Run these nightly in CI against staging. Failures page on-call. Run them against production weekly with a synthetic customer account.

For more thorough testing, nccgroup/singularity provides a full DNS-rebinding test harness.

What 21pdf does specifically

We run the two-layer pattern above:

HTTP-boundary check in the chi middleware at the API server. Rejects obvious private-IP, cloud-metadata, and link-local URLs before the job even hits the queue. Returns 400 with a specific error code.
chromedp request interceptor in the worker. Re-checks every request Chromium issues during the render. Aborts blocked requests with a named reason; the audit log records who tried to fetch what.

Both layers are unit-tested and integration-tested. SSRF regressions are a P0 incident class — a failing SSRF test blocks deploy.

We also:

Rate-limit SSRF-block events per customer — a customer generating >50 blocks/hour gets auto-flagged for manual review. Probing is suspicious.
Anomaly-detect hostname patterns — first-time fetches of hostnames resembling cloud metadata (metadata, aws, gcp, 169.254) trigger an alert even if correctly blocked.
Separate the audit log from application logs — SSRF forensic data is write-once, tamper-evident.

See the features page for the ops-level summary.

What to ask a vendor

If SSRF matters to your compliance posture (healthcare, financial, enterprise contracts), specific vendor questions:

Do you check private IPs at the HTTP boundary AND inside the browser?
How do you handle DNS rebinding? The answer should reference in-browser re-resolution.
Do you validate redirect targets? Single yes/no.
What’s your policy on raw HTML with internal URL references? Blocked or loaded?
When was your last SSRF-related CVE or near-miss? Honest answer helps; “never” is suspicious.
Do you audit-log blocked SSRF attempts? Retention period?
Can you provide an SSRF test harness we can run? Some vendors will.

Silence or deflection on any of these is a red flag.

21pdf takes SSRF seriously

Two-layer SSRF defence documented, tested continuously, audit-logged. Free tier 100 PDFs/mo — small enough to audit, real enough to stress-test.

Get API key → See features

Closing

SSRF in HTML-to-PDF services is one of the few security concerns that’s unique to the category.

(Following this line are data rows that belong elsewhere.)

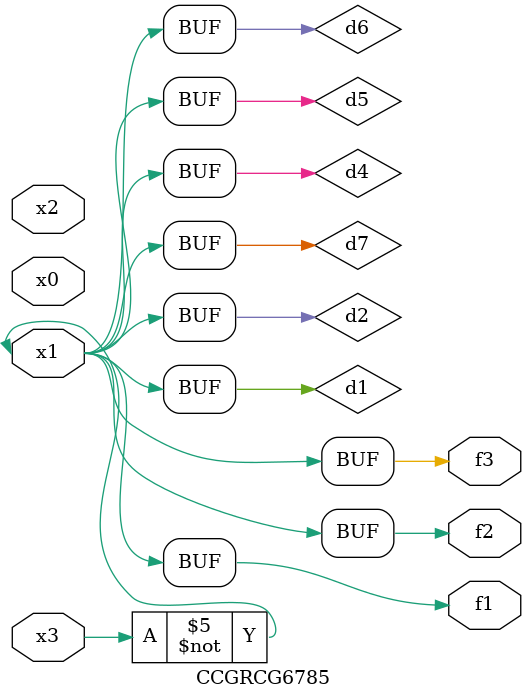
<source format=v>
module CCGRCG6785(
	input x0, x1, x2, x3,
	output f1, f2, f3
);

	wire d1, d2, d3, d4, d5, d6, d7;

	not (d1, x3);
	buf (d2, x1);
	xnor (d3, d1, d2);
	nor (d4, d1);
	buf (d5, d1, d2);
	buf (d6, d4, d5);
	nand (d7, d4);
	assign f1 = d6;
	assign f2 = d7;
	assign f3 = d6;
endmodule

</source>
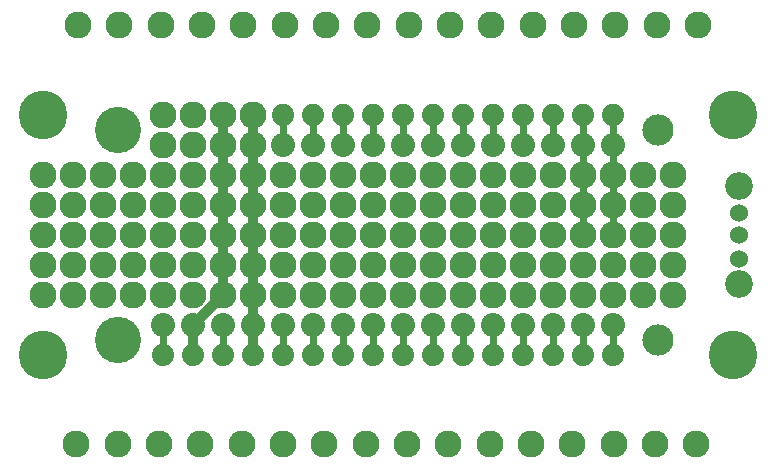
<source format=gbr>
G04 EAGLE Gerber RS-274X export*
G75*
%MOMM*%
%FSLAX34Y34*%
%LPD*%
%INSoldermask Bottom*%
%IPPOS*%
%AMOC8*
5,1,8,0,0,1.08239X$1,22.5*%
G01*
%ADD10C,0.812800*%
%ADD11C,0.609600*%
%ADD12C,2.641600*%
%ADD13C,3.911600*%
%ADD14C,1.879600*%
%ADD15C,2.032000*%
%ADD16C,2.286000*%
%ADD17C,4.117600*%
%ADD18C,1.524000*%
%ADD19C,2.351600*%


D10*
X-139700Y102235D02*
X-139700Y-50800D01*
D11*
X-139700Y-52070D01*
D10*
X-114300Y-69850D02*
X-114300Y102870D01*
D11*
X-190500Y-76200D02*
X-190500Y-101600D01*
D10*
X-165100Y-101600D02*
X-165100Y-76200D01*
D11*
X-139700Y-76200D02*
X-139700Y-101600D01*
D10*
X-114300Y-104140D02*
X-114300Y-76200D01*
D11*
X-88900Y-76200D02*
X-88900Y-101600D01*
X-63500Y-101600D02*
X-63500Y-76200D01*
X-38100Y-76200D02*
X-38100Y-101600D01*
X-12700Y-101600D02*
X-12700Y-76200D01*
X12700Y-76200D02*
X12700Y-101600D01*
X38100Y-101600D02*
X38100Y-73660D01*
X63500Y-76200D02*
X63500Y-101600D01*
X139700Y-101600D02*
X139700Y-76200D01*
X165100Y-76200D02*
X165100Y-101600D01*
X190500Y-101600D02*
X190500Y-76200D01*
X114300Y-76200D02*
X114300Y-101600D01*
X88900Y-101600D02*
X88900Y-76200D01*
X190500Y0D02*
X190500Y101600D01*
X165100Y101600D02*
X165100Y2540D01*
X139700Y76200D02*
X139700Y104140D01*
X114300Y101600D02*
X114300Y76200D01*
X88900Y73660D02*
X88900Y104140D01*
X63500Y101600D02*
X63500Y76200D01*
X38100Y76200D02*
X38100Y104140D01*
X12700Y104140D02*
X12700Y76200D01*
X-12700Y76200D02*
X-12700Y104140D01*
X-38100Y104140D02*
X-38100Y76200D01*
X-63500Y73660D02*
X-63500Y104140D01*
X-88900Y104140D02*
X-88900Y76200D01*
D10*
X-139700Y-50800D02*
X-165100Y-76200D01*
D12*
X228600Y88900D03*
X228600Y-88900D03*
D13*
X-228600Y88900D03*
X-228600Y-88900D03*
D14*
X-88900Y101600D03*
X-63500Y101600D03*
X-38100Y101600D03*
X-12700Y101600D03*
X12700Y101600D03*
X38100Y101600D03*
X63500Y101600D03*
X88900Y101600D03*
X114300Y101600D03*
X139700Y101600D03*
X165100Y101600D03*
X190500Y101600D03*
X-88900Y-101600D03*
X-63500Y-101600D03*
X-38100Y-101600D03*
X-12700Y-101600D03*
X12700Y-101600D03*
X38100Y-101600D03*
X63500Y-101600D03*
X88900Y-101600D03*
X114300Y-101600D03*
X139700Y-101600D03*
X165100Y-101600D03*
X190500Y-101600D03*
X-114300Y-101600D03*
X-139700Y-101600D03*
X-165100Y-101600D03*
X-190500Y-101600D03*
D15*
X190500Y-76200D03*
X165100Y-76200D03*
X139700Y-76200D03*
X114300Y-76200D03*
X88900Y-76200D03*
X63500Y-76200D03*
X38100Y-76200D03*
X12700Y-76200D03*
X-12700Y-76200D03*
X-38100Y-76200D03*
X-63500Y-76200D03*
X-88900Y-76200D03*
X-114300Y-76200D03*
X-139700Y-76200D03*
X-165100Y-76200D03*
X-190500Y-76200D03*
X-88900Y76200D03*
X-63500Y76200D03*
X-38100Y76200D03*
X-12700Y76200D03*
X12700Y76200D03*
X38100Y76200D03*
X63500Y76200D03*
X88900Y76200D03*
X114300Y76200D03*
X139700Y76200D03*
X165100Y76200D03*
X190500Y76200D03*
D16*
X-228660Y-176960D03*
X-263660Y-176960D03*
X261340Y-176960D03*
X226340Y-176960D03*
X-262400Y178400D03*
X-227400Y178400D03*
X227600Y178400D03*
X262600Y178400D03*
X-123660Y-176960D03*
X-158660Y-176960D03*
X-193660Y-176960D03*
X-18660Y-176960D03*
X-53660Y-176960D03*
X-88660Y-176960D03*
X86340Y-176960D03*
X51340Y-176960D03*
X16340Y-176960D03*
X191340Y-176960D03*
X156340Y-176960D03*
X121340Y-176960D03*
X-192400Y178400D03*
X-157400Y178400D03*
X-122400Y178400D03*
X-87400Y178400D03*
X-52400Y178400D03*
X-17400Y178400D03*
X17600Y178400D03*
X52600Y178400D03*
X87600Y178400D03*
X122600Y178400D03*
X157600Y178400D03*
X192600Y178400D03*
D17*
X-292100Y101600D03*
X-292100Y-101600D03*
X292100Y-101600D03*
X292100Y101600D03*
D18*
X297180Y0D03*
D19*
X297180Y42000D03*
X297180Y-41000D03*
D18*
X297180Y-20000D03*
X297180Y19000D03*
D16*
X-114300Y-50800D03*
X-114300Y-25400D03*
X-114300Y0D03*
X-114300Y25400D03*
X-114300Y50800D03*
X-114300Y76200D03*
X-114300Y101600D03*
X-139700Y-50800D03*
X-139700Y-25400D03*
X-139700Y0D03*
X-139700Y25400D03*
X-139700Y50800D03*
X-139700Y76200D03*
X-139700Y101600D03*
X165100Y0D03*
X165100Y50800D03*
X165100Y25400D03*
X190500Y50800D03*
X190500Y25400D03*
X190500Y0D03*
X-165100Y101600D03*
X-165100Y76200D03*
X-190500Y76200D03*
X-190500Y101600D03*
X-190500Y50800D03*
X-215900Y50800D03*
X-241300Y50800D03*
X-266700Y50800D03*
X-292100Y50800D03*
X-266700Y25400D03*
X-292100Y25400D03*
X-266700Y0D03*
X-292100Y0D03*
X-266700Y-25400D03*
X-292100Y-25400D03*
X-266700Y-50800D03*
X-292100Y-50800D03*
X-241300Y25400D03*
X-215900Y25400D03*
X-190500Y25400D03*
X-190500Y0D03*
X-215900Y0D03*
X-241300Y0D03*
X-241300Y-25400D03*
X-215900Y-25400D03*
X-190500Y-25400D03*
X-190500Y-50800D03*
X-215900Y-50800D03*
X-241300Y-50800D03*
X-165100Y-50800D03*
X-165100Y-25400D03*
X-165100Y0D03*
X-165100Y25400D03*
X-165100Y50800D03*
X-88900Y50800D03*
X-63500Y50800D03*
X-38100Y50800D03*
X-88900Y25400D03*
X-88900Y0D03*
X-88900Y-25400D03*
X-88900Y-50800D03*
X-63500Y-50800D03*
X-63500Y-25400D03*
X-63500Y0D03*
X-63500Y25400D03*
X-38100Y25400D03*
X-38100Y0D03*
X-38100Y-25400D03*
X-38100Y-50800D03*
X-12700Y-50800D03*
X-12700Y-25400D03*
X-12700Y50800D03*
X-12700Y25400D03*
X-12700Y0D03*
X12700Y-50800D03*
X12700Y-25400D03*
X12700Y0D03*
X12700Y25400D03*
X12700Y50800D03*
X38100Y50800D03*
X38100Y25400D03*
X38100Y0D03*
X38100Y-25400D03*
X38100Y-50800D03*
X63500Y-50800D03*
X63500Y-25400D03*
X63500Y0D03*
X63500Y25400D03*
X63500Y50800D03*
X88900Y50800D03*
X88900Y25400D03*
X88900Y0D03*
X88900Y-25400D03*
X88900Y-50800D03*
X114300Y-50800D03*
X114300Y-25400D03*
X114300Y0D03*
X114300Y25400D03*
X114300Y50800D03*
X139700Y50800D03*
X139700Y25400D03*
X139700Y0D03*
X139700Y-25400D03*
X139700Y-50800D03*
X165100Y-50800D03*
X165100Y-25400D03*
X190500Y-50800D03*
X190500Y-25400D03*
X215900Y50800D03*
X241300Y50800D03*
X241300Y25400D03*
X241300Y0D03*
X241300Y-25400D03*
X241300Y-50800D03*
X215900Y-50800D03*
X215900Y-25400D03*
X215900Y0D03*
X215900Y25400D03*
M02*

</source>
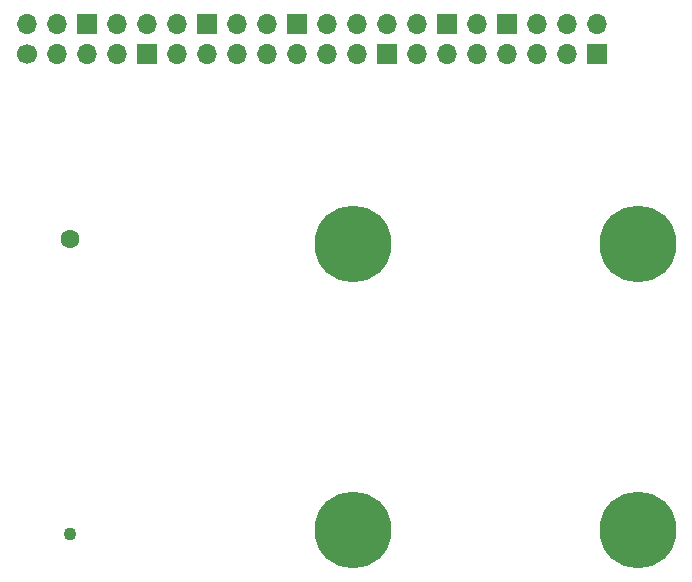
<source format=gbr>
%TF.GenerationSoftware,KiCad,Pcbnew,9.0.3*%
%TF.CreationDate,2025-08-29T17:44:56+02:00*%
%TF.ProjectId,RadioHAT,52616469-6f48-4415-942e-6b696361645f,rev?*%
%TF.SameCoordinates,Original*%
%TF.FileFunction,Soldermask,Bot*%
%TF.FilePolarity,Negative*%
%FSLAX46Y46*%
G04 Gerber Fmt 4.6, Leading zero omitted, Abs format (unit mm)*
G04 Created by KiCad (PCBNEW 9.0.3) date 2025-08-29 17:44:56*
%MOMM*%
%LPD*%
G01*
G04 APERTURE LIST*
%ADD10C,1.600000*%
%ADD11C,1.100000*%
%ADD12C,6.500000*%
%ADD13C,1.700000*%
%ADD14O,1.700000X1.700000*%
%ADD15R,1.700000X1.700000*%
G04 APERTURE END LIST*
D10*
%TO.C,J2*%
X119600000Y-91300000D03*
D11*
X119600000Y-116300000D03*
D12*
X143500000Y-91700000D03*
X143500000Y-115900000D03*
X167650000Y-91700000D03*
X167650000Y-115900000D03*
%TD*%
D13*
%TO.C,J1*%
X115900000Y-75628000D03*
D14*
X115900000Y-73088000D03*
X118440000Y-75628000D03*
X118440000Y-73088000D03*
X120980000Y-75628000D03*
D15*
X120980000Y-73088000D03*
D14*
X123520000Y-75628000D03*
X123520000Y-73088000D03*
D15*
X126060000Y-75628000D03*
D14*
X126060000Y-73088000D03*
X128600000Y-75628000D03*
X128600000Y-73088000D03*
X131140000Y-75628000D03*
D15*
X131140000Y-73088000D03*
D14*
X133680000Y-75628000D03*
X133680000Y-73088000D03*
X136220000Y-75628000D03*
X136220000Y-73088000D03*
X138760000Y-75628000D03*
D15*
X138760000Y-73088000D03*
D14*
X141300000Y-75628000D03*
X141300000Y-73088000D03*
X143840000Y-75628000D03*
X143840000Y-73088000D03*
D15*
X146380000Y-75628000D03*
D14*
X146380000Y-73088000D03*
X148920000Y-75628000D03*
X148920000Y-73088000D03*
X151460000Y-75628000D03*
D15*
X151460000Y-73088000D03*
D14*
X154000000Y-75628000D03*
X154000000Y-73088000D03*
X156540000Y-75628000D03*
D15*
X156540000Y-73088000D03*
D14*
X159080000Y-75628000D03*
X159080000Y-73088000D03*
X161620000Y-75628000D03*
X161620000Y-73088000D03*
D15*
X164160000Y-75628000D03*
D14*
X164160000Y-73088000D03*
%TD*%
M02*

</source>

Most SaaS products don’t accept URLs from untrusted users and render them server-side; PDF services do, and so the attack surface is intrinsic to the product.

Single-layer defences (HTTP-boundary private-IP blocks) are necessary and easy. Two-layer defences (plus in-browser request interception) are sufficient and harder. The industry has quietly converged on two-layer as the baseline for serious vendors — if your chosen vendor only does one layer, either ask them to add the other or find one that does both.

For the architectural context — how Chromium’s request handling actually works, where the interceptor hooks in — see the Chromium architecture post. For the broader operational picture, PDF rendering at scale has the whole production surface.

— 21pdf Engineering

Frequently asked questions

What is SSRF in an HTML-to-PDF service?

Server-side request forgery — an attacker induces your PDF renderer to fetch URLs the server can reach but the attacker can't, typically internal IPs, cloud metadata endpoints, or localhost services. The rendered PDF or error response leaks the data.

Why are HTML-to-PDF services especially prone to SSRF?

Two reasons: (1) accepting URL inputs is a core feature, so the attack surface is the product; (2) Chromium fetches many sub-resources per page (images, fonts, XHRs, iframes), each a separate SSRF vector that naive filters miss.

What is DNS rebinding in the PDF context?

The attacker controls a DNS record that resolves to a public IP at the first check, then flips to a private IP before Chromium actually fetches. Single-layer SSRF filters that only check the URL at submit time miss this completely.

Is blocking private IP ranges enough for SSRF protection?

No. Private-range blocking is necessary but not sufficient. You also need: block cloud-metadata IPs (169.254.169.254), link-local, loopback; re-check inside Chromium on every request; handle redirects, WebSocket, EventSource; and rate-limit the whole SSRF path.

How do I test my PDF service for SSRF vulnerabilities?

Try to fetch http://169.254.169.254/ (AWS metadata), http://localhost:6379 (Redis), http://10.0.0.1/ (private range). Also set up a DNS-rebinding test using a tool like nccgroup/singularity — a host that flips its A record mid-resolve. Run these continuously as part of CI/regression tests.

Which HTML-to-PDF APIs are SSRF-hardened?

Based on publicly-documented behaviour: 21pdf (two-layer), PDFShift (two-layer), DocRaptor (Prince-side, different model). Single-layer or unclear: API2PDF, PDFCrowd — verify with the vendor before committing for sensitive workloads.

Does self-hosting Puppeteer automatically protect me from SSRF?

No — you own the SSRF problem entirely. Puppeteer happily fetches any URL including private IPs. You must implement both layers yourself: pre-fetch URL validation and in-browser request interception.